- [HOW TO COMPLETE THIS TASK]: Copy out, word for word, the lines from the start of the records through the line containing "Hotels von Buchungs", including both ends.

- [RECORDS FOR THIS TASK]:
• • • • • • •
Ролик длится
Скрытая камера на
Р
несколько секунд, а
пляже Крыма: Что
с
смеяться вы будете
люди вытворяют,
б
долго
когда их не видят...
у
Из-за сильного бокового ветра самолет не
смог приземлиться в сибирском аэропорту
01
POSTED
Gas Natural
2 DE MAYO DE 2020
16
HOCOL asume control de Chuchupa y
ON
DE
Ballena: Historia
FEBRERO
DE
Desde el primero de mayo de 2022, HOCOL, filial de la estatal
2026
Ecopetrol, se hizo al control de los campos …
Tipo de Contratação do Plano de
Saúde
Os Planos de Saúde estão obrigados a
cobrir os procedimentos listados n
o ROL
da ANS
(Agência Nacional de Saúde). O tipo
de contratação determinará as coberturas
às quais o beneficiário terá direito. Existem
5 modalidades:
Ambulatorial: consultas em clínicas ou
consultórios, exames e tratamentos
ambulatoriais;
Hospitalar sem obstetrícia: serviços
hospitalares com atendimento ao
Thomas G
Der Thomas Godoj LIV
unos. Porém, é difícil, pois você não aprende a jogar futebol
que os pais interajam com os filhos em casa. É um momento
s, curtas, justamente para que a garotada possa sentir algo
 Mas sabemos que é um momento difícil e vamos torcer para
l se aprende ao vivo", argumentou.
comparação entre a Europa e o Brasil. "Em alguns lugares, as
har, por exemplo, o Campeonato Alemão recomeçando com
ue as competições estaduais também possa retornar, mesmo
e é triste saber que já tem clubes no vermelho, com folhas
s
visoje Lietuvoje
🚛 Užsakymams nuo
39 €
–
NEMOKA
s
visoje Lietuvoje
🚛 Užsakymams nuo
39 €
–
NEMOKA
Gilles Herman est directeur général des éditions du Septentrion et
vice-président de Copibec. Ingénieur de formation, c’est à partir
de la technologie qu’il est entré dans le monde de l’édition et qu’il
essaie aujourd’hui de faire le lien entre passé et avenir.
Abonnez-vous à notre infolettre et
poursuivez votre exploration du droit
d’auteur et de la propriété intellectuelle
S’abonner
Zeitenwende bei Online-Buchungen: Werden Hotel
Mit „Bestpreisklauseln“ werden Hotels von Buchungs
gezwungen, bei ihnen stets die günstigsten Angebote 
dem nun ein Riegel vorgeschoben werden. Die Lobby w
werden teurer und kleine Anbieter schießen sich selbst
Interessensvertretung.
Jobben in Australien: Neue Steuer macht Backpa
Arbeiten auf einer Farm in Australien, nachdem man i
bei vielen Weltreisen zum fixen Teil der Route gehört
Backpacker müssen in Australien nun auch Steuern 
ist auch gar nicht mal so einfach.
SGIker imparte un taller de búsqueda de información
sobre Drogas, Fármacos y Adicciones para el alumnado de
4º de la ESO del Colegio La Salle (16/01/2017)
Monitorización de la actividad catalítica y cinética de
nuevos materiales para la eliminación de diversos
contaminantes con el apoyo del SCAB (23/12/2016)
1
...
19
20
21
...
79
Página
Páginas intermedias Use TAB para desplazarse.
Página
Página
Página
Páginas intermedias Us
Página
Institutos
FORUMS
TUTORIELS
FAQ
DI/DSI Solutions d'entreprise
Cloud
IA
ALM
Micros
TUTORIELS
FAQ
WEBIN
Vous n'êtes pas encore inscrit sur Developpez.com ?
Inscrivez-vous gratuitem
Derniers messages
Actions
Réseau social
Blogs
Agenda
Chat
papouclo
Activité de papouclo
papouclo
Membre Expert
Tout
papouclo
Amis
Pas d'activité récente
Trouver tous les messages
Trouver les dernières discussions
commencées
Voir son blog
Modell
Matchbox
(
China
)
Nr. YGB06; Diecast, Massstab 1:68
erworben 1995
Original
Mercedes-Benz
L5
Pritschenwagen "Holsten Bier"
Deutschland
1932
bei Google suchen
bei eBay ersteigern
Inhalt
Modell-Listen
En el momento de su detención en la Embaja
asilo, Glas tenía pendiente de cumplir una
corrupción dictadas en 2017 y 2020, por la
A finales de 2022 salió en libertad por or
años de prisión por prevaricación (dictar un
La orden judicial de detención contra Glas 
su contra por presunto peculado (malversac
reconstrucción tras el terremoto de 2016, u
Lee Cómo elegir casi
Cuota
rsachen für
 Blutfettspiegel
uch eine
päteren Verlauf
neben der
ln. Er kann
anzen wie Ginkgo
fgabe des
• • • • • • •
- [WORKED SOLUTION]:
Ролик длится
Скрытая камера на
Р
несколько секунд, а
пляже Крыма: Что
с
смеяться вы будете
люди вытворяют,
б
долго
когда их не видят...
у
Из-за сильного бокового ветра самолет не
смог приземлиться в сибирском аэропорту
01
POSTED
Gas Natural
2 DE MAYO DE 2020
16
HOCOL asume control de Chuchupa y
ON
DE
Ballena: Historia
FEBRERO
DE
Desde el primero de mayo de 2022, HOCOL, filial de la estatal
2026
Ecopetrol, se hizo al control de los campos …
Tipo de Contratação do Plano de
Saúde
Os Planos de Saúde estão obrigados a
cobrir os procedimentos listados n
o ROL
da ANS
(Agência Nacional de Saúde). O tipo
de contratação determinará as coberturas
às quais o beneficiário terá direito. Existem
5 modalidades:
Ambulatorial: consultas em clínicas ou
consultórios, exames e tratamentos
ambulatoriais;
Hospitalar sem obstetrícia: serviços
hospitalares com atendimento ao
Thomas G
Der Thomas Godoj LIV
unos. Porém, é difícil, pois você não aprende a jogar futebol
que os pais interajam com os filhos em casa. É um momento
s, curtas, justamente para que a garotada possa sentir algo
 Mas sabemos que é um momento difícil e vamos torcer para
l se aprende ao vivo", argumentou.
comparação entre a Europa e o Brasil. "Em alguns lugares, as
har, por exemplo, o Campeonato Alemão recomeçando com
ue as competições estaduais também possa retornar, mesmo
e é triste saber que já tem clubes no vermelho, com folhas
s
visoje Lietuvoje
🚛 Užsakymams nuo
39 €
–
NEMOKA
s
visoje Lietuvoje
🚛 Užsakymams nuo
39 €
–
NEMOKA
Gilles Herman est directeur général des éditions du Septentrion et
vice-président de Copibec. Ingénieur de formation, c’est à partir
de la technologie qu’il est entré dans le monde de l’édition et qu’il
essaie aujourd’hui de faire le lien entre passé et avenir.
Abonnez-vous à notre infolettre et
poursuivez votre exploration du droit
d’auteur et de la propriété intellectuelle
S’abonner
Zeitenwende bei Online-Buchungen: Werden Hotel
Mit „Bestpreisklauseln“ werden Hotels von Buchungs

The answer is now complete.